++++ Text ++++
Those using EQL's -- using VMware's native iSCSI initiator to create
disk breaks the app-aware snapshot feature? This is interesting since my
existing archeticture, as a result of a reduced feature-set SAN, has
always been to create VMFS datastores for new disks. Specifically for
exchange 2010 and SQL.

 

H

 

 

On Mon, Apr 4, 2011 at 2:08 PM, Kim Longenbaugh
<k...@colonialsavings.com> wrote:

Thanks, I saw that, and just got the slide deck today.  Like you and
others have pointed out, there's definitely pros and cons for either
choice.

 

From: N Parr [mailto:npar...@mortonind.com] 
Sent: Monday, April 04, 2011 12:25 PM


To: NT System Admin Issues
Subject: RE: MS iSCSI initiators in VM guests

 

Something else you made me remember.  If you plan to do MPIO at the Host
level then your VMFS disks will be able to take advantage of that.  EQ
just had a good webex about MPIO at the host level vs. guest level a
couple weeks ago, below is the recording.

 

https://dellenterprise.webex.com/ec0605l/eventcenter/recording/recordAct
ion.do?theAction=poprecord&actname=%2Feventcenter%2Fframe%2Fg.do&apiname
=lsr.php&renewticket=0&renewticket=0&actappname=ec0605l&entappname=url01
07l&needFilter=false&&isurlact=true&entactname=%2FnbrRecordingURL.do&rID
=42187702&rKey=bed3095e1947d127&recordID=42187702&rnd=1623196772&siteurl
=dellenterprise&SP=EC&AT=pb&format=short

 

________________________________

From: Damien Solodow [mailto:damien.solo...@harrison.edu] 
Sent: Monday, April 04, 2011 12:07 PM
To: NT System Admin Issues
Subject: RE: MS iSCSI initiators in VM guests

File Servers are a bit questionable, but for SQL/Exchange it depends on
if you want to use the features of the ASMME for it. 

If you plan to present any VMFS from the ESX hosts though, definitely
install the ESX DSM.

If you do VMFS for SQL/Exchange, make sure the virtual SCSI adaptor is
the paravirtualized one as it can make a big difference on boxes with
heavy IO requirements. 

 

DAMIEN SOLODOW

Systems Engineer

317.447.6033 (office)

317.217.6851 (fax)

HARRISON COLLEGE

 

From: Kim Longenbaugh [mailto:k...@colonialsavings.com] 
Sent: Monday, April 04, 2011 1:04 PM
To: NT System Admin Issues
Subject: RE: MS iSCSI initiators in VM guests

 

There will be some of each type that you mentioned.  File services, SQL
2005/2008, Exchange 2010.  I agree that there's some advantages to be
gained using the EQL HIT kits, both in the guest and the ESX servers.
++++ Data extract ++++
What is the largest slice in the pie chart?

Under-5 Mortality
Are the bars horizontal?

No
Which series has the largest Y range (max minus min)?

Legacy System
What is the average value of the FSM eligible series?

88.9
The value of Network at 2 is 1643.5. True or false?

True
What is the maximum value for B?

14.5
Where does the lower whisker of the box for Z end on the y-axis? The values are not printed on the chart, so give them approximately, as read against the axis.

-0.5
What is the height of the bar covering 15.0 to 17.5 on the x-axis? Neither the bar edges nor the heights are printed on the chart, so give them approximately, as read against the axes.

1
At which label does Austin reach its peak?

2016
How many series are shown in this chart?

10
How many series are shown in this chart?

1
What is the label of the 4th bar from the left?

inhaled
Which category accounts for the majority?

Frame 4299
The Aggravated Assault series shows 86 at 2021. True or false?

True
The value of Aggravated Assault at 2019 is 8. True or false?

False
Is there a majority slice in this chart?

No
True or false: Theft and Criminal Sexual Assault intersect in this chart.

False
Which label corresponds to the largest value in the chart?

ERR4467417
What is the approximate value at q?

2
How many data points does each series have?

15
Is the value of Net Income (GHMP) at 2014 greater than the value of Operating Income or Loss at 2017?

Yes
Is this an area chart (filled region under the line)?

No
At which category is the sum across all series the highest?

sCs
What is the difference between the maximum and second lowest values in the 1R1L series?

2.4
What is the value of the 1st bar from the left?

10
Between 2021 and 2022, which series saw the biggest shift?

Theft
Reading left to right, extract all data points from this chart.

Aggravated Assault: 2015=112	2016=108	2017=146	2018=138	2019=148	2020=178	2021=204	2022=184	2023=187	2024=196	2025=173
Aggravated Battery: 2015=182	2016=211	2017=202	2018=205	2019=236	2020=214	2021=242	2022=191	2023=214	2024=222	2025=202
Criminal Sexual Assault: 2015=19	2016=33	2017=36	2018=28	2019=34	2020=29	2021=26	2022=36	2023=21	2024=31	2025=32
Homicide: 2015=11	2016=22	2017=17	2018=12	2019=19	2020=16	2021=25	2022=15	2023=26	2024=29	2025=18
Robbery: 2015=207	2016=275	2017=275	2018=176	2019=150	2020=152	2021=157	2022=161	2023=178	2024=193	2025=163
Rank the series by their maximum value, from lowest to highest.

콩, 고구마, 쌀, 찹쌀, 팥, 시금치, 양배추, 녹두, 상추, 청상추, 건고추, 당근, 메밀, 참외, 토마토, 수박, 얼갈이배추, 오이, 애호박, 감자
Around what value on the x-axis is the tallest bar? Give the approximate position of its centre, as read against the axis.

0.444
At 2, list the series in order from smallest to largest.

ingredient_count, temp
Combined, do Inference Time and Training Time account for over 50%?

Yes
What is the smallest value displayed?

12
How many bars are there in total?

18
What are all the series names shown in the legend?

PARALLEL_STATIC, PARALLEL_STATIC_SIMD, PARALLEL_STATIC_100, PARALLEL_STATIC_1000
++++
In the email thread, which virtual SCSI adaptor is recommended when using VMFS for SQL/Exchange?

*Task result*.
The paravirtualized one.